Pour in Red Wine and Cider Vinegar. Sprinkle ground cloves into liquid. Move meat enough to make sure it isn't sticking to the bottom. When liquid begins to boil, turn heat down to high-simmer and cover pan.
Check beef periodically to make sure it doesn't stick to bottom of pan. When beef can be pulled apart, drop in broken Gingersnap Cookies and stir enough to incorporate the disolving pieces in the liquid. This creates the gravy.
Cover pan and set aside to rest while noodles cook..
    Red Cabbage Side
1 large Red Cabbage Head; course slice
2 medium Apples, cored and thick diced
1 Tbs Olive Oil or Vegetable Oil
1 medium Yellow Onion, thick sliced
1 cup Red Wine
2 Tbs Cider Vinegar
1/2 cup Brown Sugar lightly packed
1/2 cup Bacon Bits; precooked and drained
1 tsp Butter Spray liquid
  6 Gingersnap Cookies

Start the cabbage about an hour before you expect the meat to be done.
Braise onion in oil until just starting to turn golden. Add cabbage and apples, toss lightly, cover and simmer on medium-low just until cabbage is wilted. Toss lightly again to make sure nothing is trying to stick to the pan.

Add wine, vinegar, butter spray, brown sugar, and bacon. Bring to boil over medium-high heat, stirring as needed to prevent sticking, then cover and reduce heat to simmer for about 20 minutes, checking every 5 minutes or so for desired doneness.

If cooked too long the cabbage will turn mushy. If cooked too little the cabbage will remain too crisp and will not absorb the other flavors.

    Spatzel Noodles Side
2-1/4 Cups Flour
  1 Egg
2/3 Cup Water
1/2 tsp salt for dough (and another 1/2 tsp for boiling water)
1/4 cup Butter (or Butter Flavored Spread in Squeeze Bottle)
1 tsp Butter Spray liquid

Start the pan of salted water so it will be boiling by the time the noodle dough is ready.

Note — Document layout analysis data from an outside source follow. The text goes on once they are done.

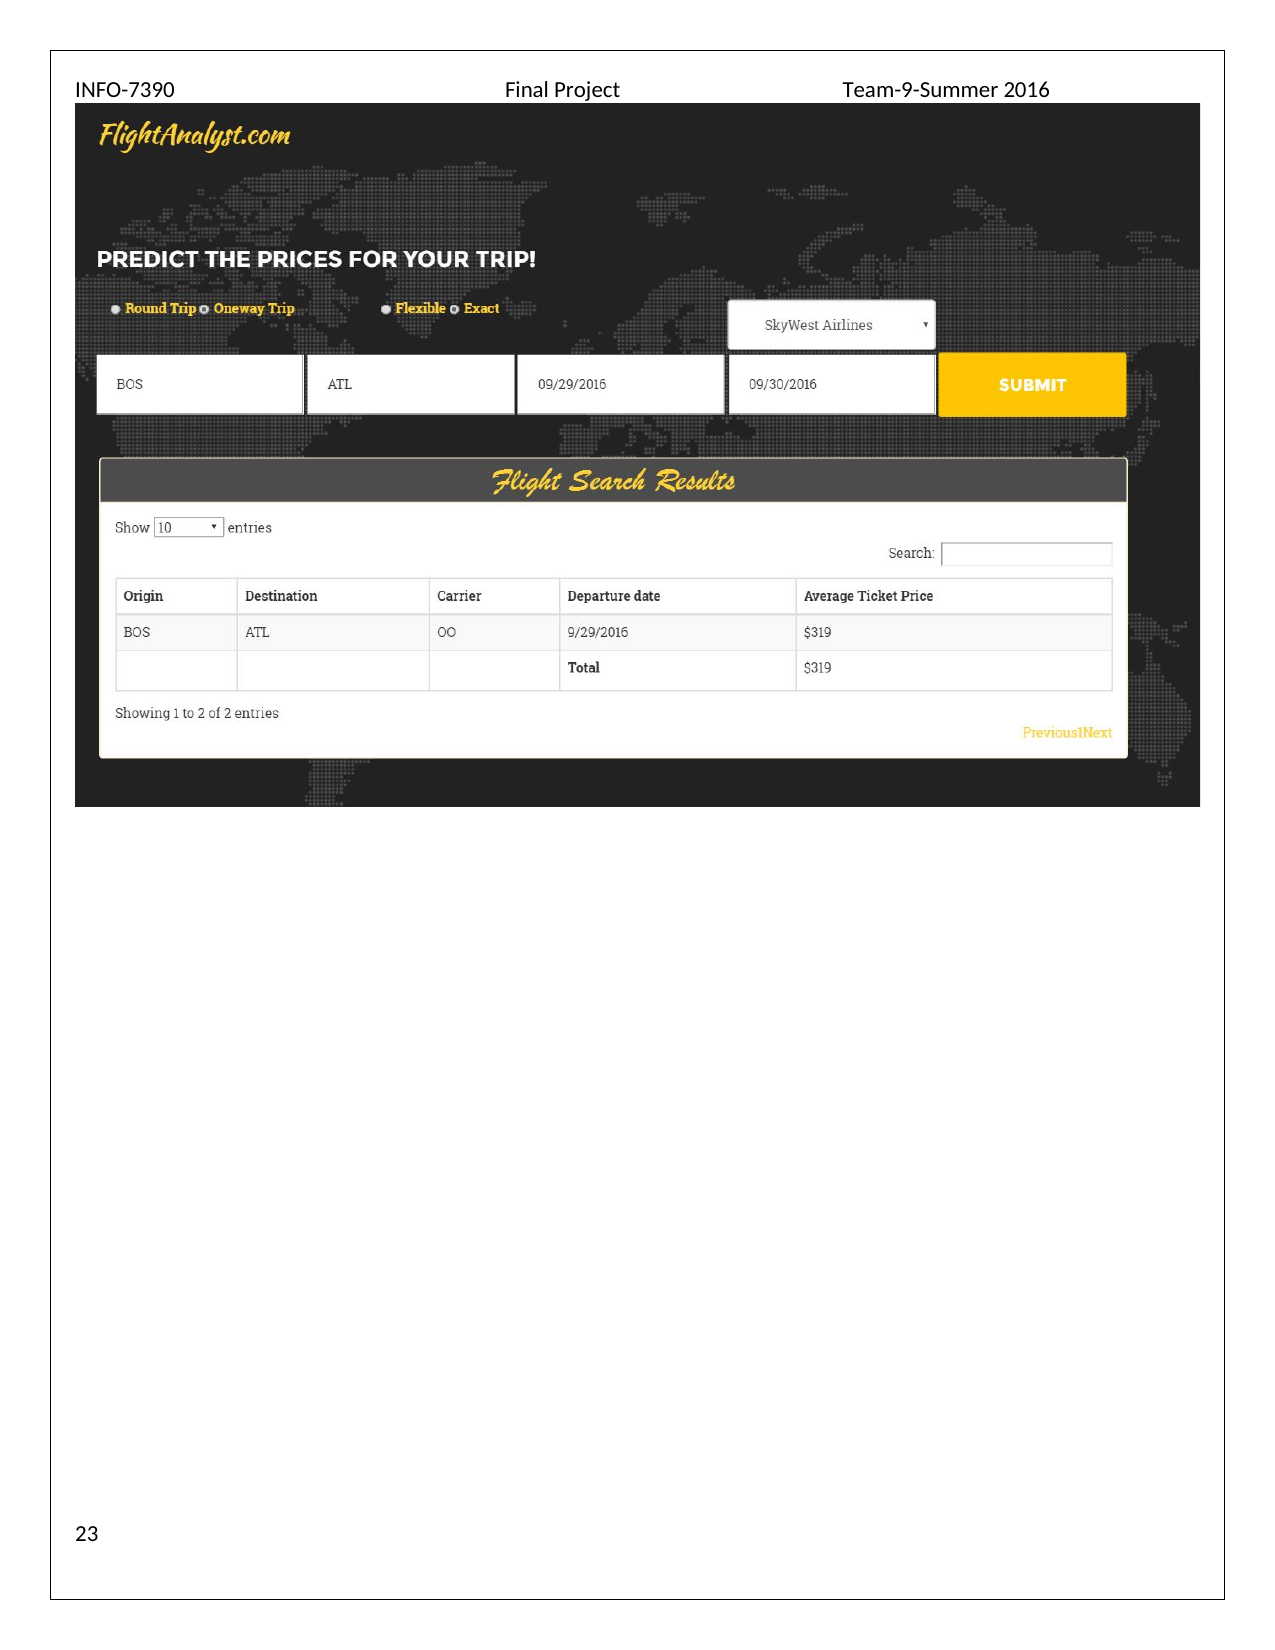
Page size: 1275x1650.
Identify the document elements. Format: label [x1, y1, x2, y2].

picture [75, 103, 1200, 807]
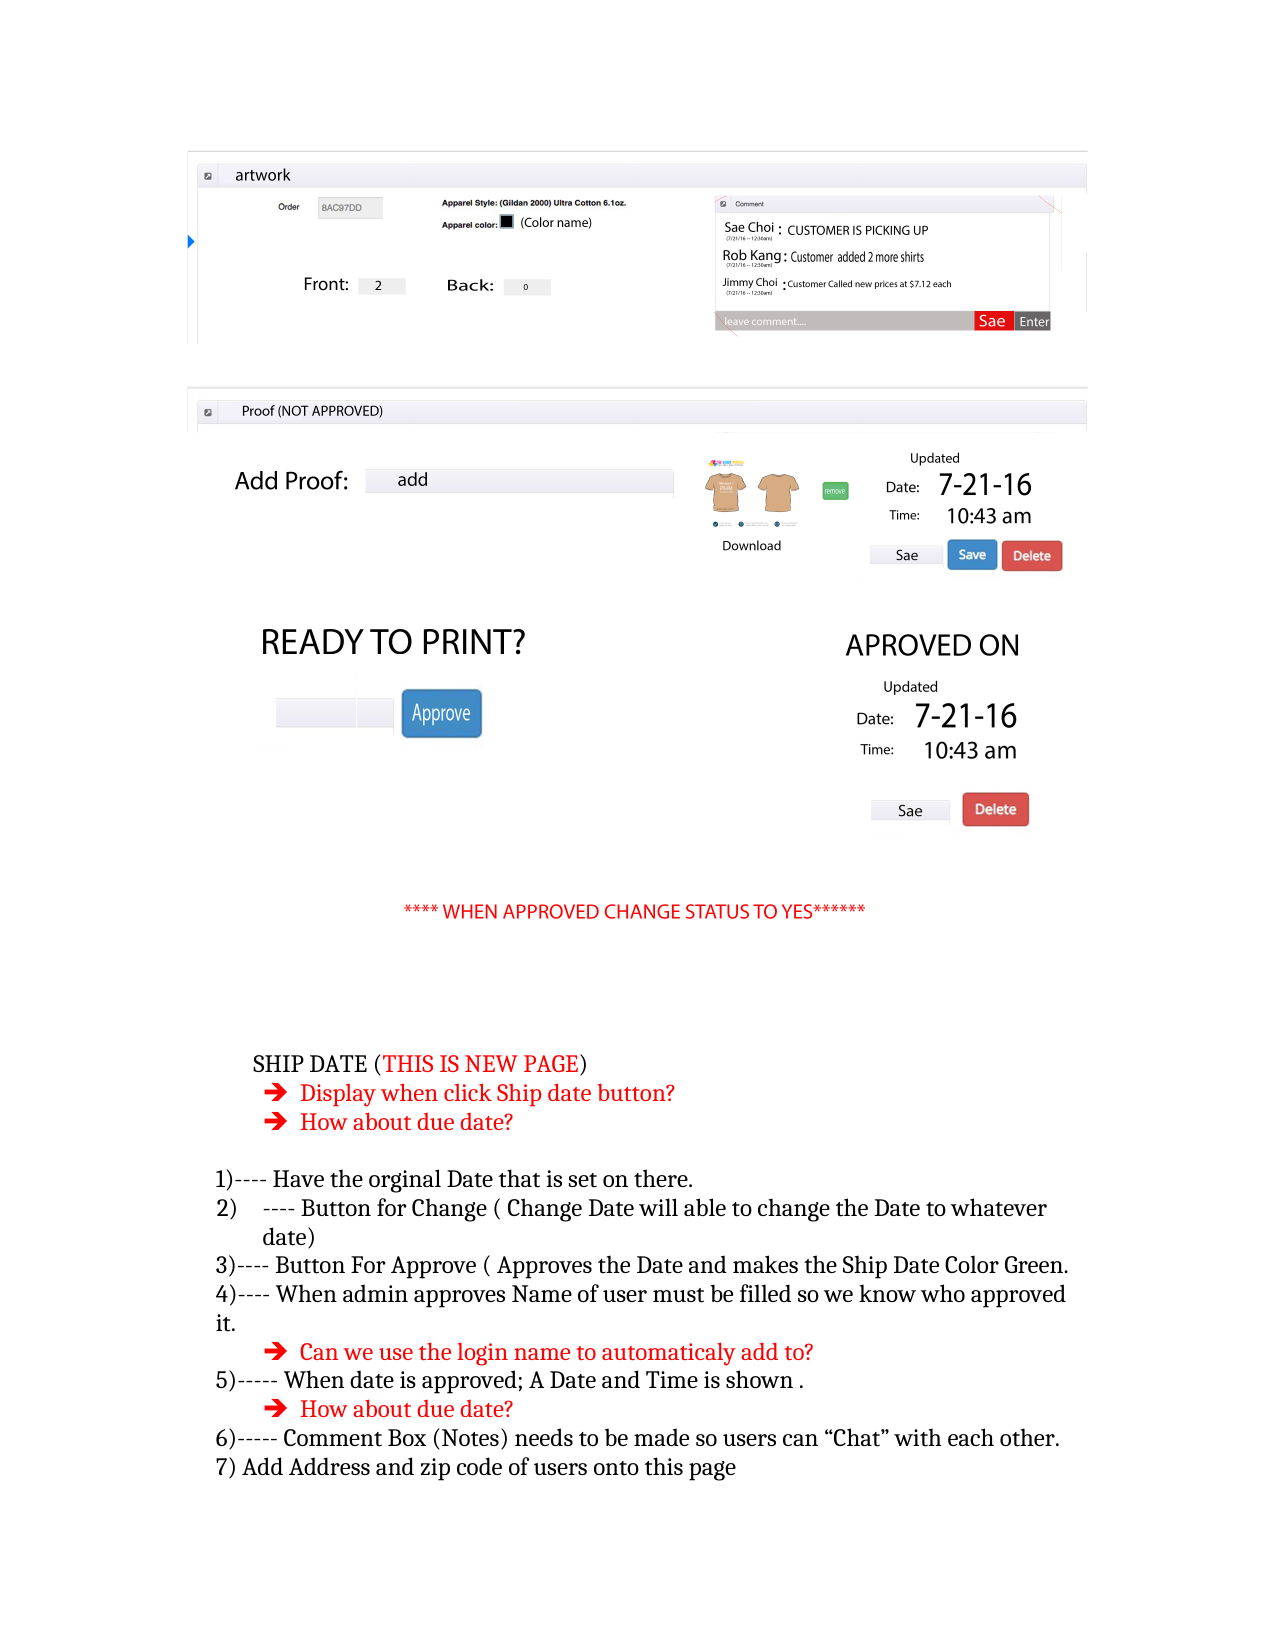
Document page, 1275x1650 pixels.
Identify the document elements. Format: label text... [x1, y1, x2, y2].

text 3)---- Button For Approve ( Approves the Date and makes the Ship Date Color Green. [216, 1251, 1087, 1280]
text 6)----- Comment Box (Notes) needs to be made so users can “Chat” with each other. [216, 1424, 1087, 1452]
list Can we use the login name to automaticaly add to? [262, 1337, 1087, 1366]
text 7) Add Address and zip code of users onto this page [216, 1452, 1087, 1481]
text 5)----- When date is approved; A Date and Time is shown . [216, 1366, 1087, 1395]
list How about due date? [262, 1107, 1087, 1136]
list How about due date? [262, 1395, 1087, 1424]
text SHIP DATE (THIS IS NEW PAGE) [253, 1050, 1087, 1079]
list Display when click Ship date button? [262, 1079, 1087, 1107]
list 1)---- Have the orginal Date that is set on there. [216, 1165, 1087, 1194]
picture [187, 150, 1088, 1050]
list 4)---- When admin approves Name of user must be filled so we know who approved it. [216, 1280, 1087, 1337]
text 2) ---- Button for Change ( Change Date will able to change the Date to whatever date) [217, 1194, 1087, 1251]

Put Flour in mixing bowl and set aside. Mix wet ingredients and salt in a separate bowl, stirring until egg is well incorporated in water and salt is disolved.

Gently stir wet mixture into the flour until all has been added. The texture will be similar to a drop biscuit dough; not runny, just very sticky.

Use a slotted spoon or spatula to press dough into strings and let drop into boiling water. Work slow enough so water doesn't lose it's boil. Noodles will drop to bottom and rise to top as they cook.

Amount of cooking time depends on thickness of noodles; 3-5 minutes usually. Add only enough noodles to the water at a time that can cook together and you can remove efficiently. Noodles in the water too long will soften to mush.

Lightly butter the serving dish to prevent noodles from sticking to the surface.